• [WORK ITEM]:
Transcribe the full listing below, word for word, without pictures.

• [SUPPLIED DATA]:
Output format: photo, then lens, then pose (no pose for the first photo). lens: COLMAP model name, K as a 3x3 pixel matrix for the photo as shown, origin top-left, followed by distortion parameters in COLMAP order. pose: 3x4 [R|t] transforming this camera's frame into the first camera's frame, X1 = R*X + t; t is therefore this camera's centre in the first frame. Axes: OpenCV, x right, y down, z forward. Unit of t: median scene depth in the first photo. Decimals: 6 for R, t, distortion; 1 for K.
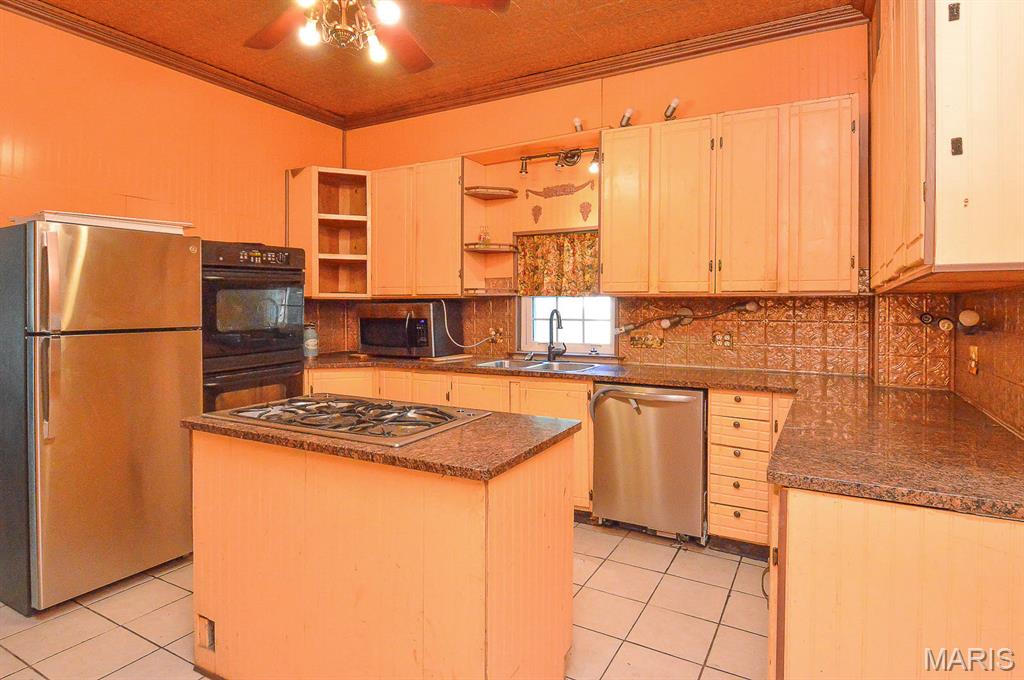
lens RADIAL K [[559.1, 0, 510.8], [0, 559.1, 299.5], [0, 0, 1]] dist [-0.000444, -0.000057]
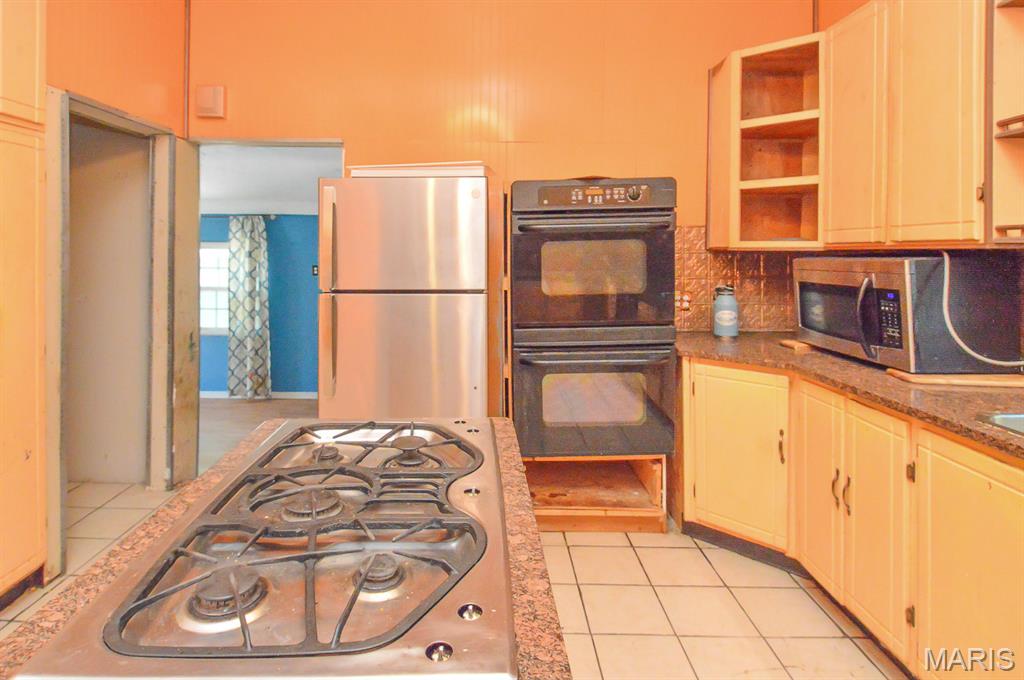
lens RADIAL K [[575.5, 0, 508.3], [0, 575.5, 246.3], [0, 0, 1]] dist [0.043832, 0.000121]
pose [[0.512396, -0.009191, -0.858700, 0.116524], [0.011696, 0.999925, -0.003723, -0.006977], [0.858669, -0.008136, 0.512465, 0.442453]]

• [RESPONSE FOR THIS EXERCISE]:
Output format: photo, then lens, then pose (no pose for the first photo). lens: COLMAP model name, K as a 3x3 pixel matrix for the photo as shown, origin top-left, followed by distortion parameters in COLMAP order. pose: 3x4 [R|t] transforming this camera's frame into the first camera's frame, X1 = R*X + t; t is therefore this camera's centre in the first frame. Axes: OpenCV, x right, y down, z forward. Unit of t: median scene depth in the first photo. Decimals: 6 for R, t, distortion; 1 for K.
lens RADIAL K [[559.1, 0, 510.8], [0, 559.1, 299.5], [0, 0, 1]] dist [-0.000444, -0.000057]
lens RADIAL K [[575.5, 0, 508.3], [0, 575.5, 246.3], [0, 0, 1]] dist [0.043832, 0.000121]
pose [[0.512396, -0.009191, -0.858700, 0.116524], [0.011696, 0.999925, -0.003723, -0.006977], [0.858669, -0.008136, 0.512465, 0.442453]]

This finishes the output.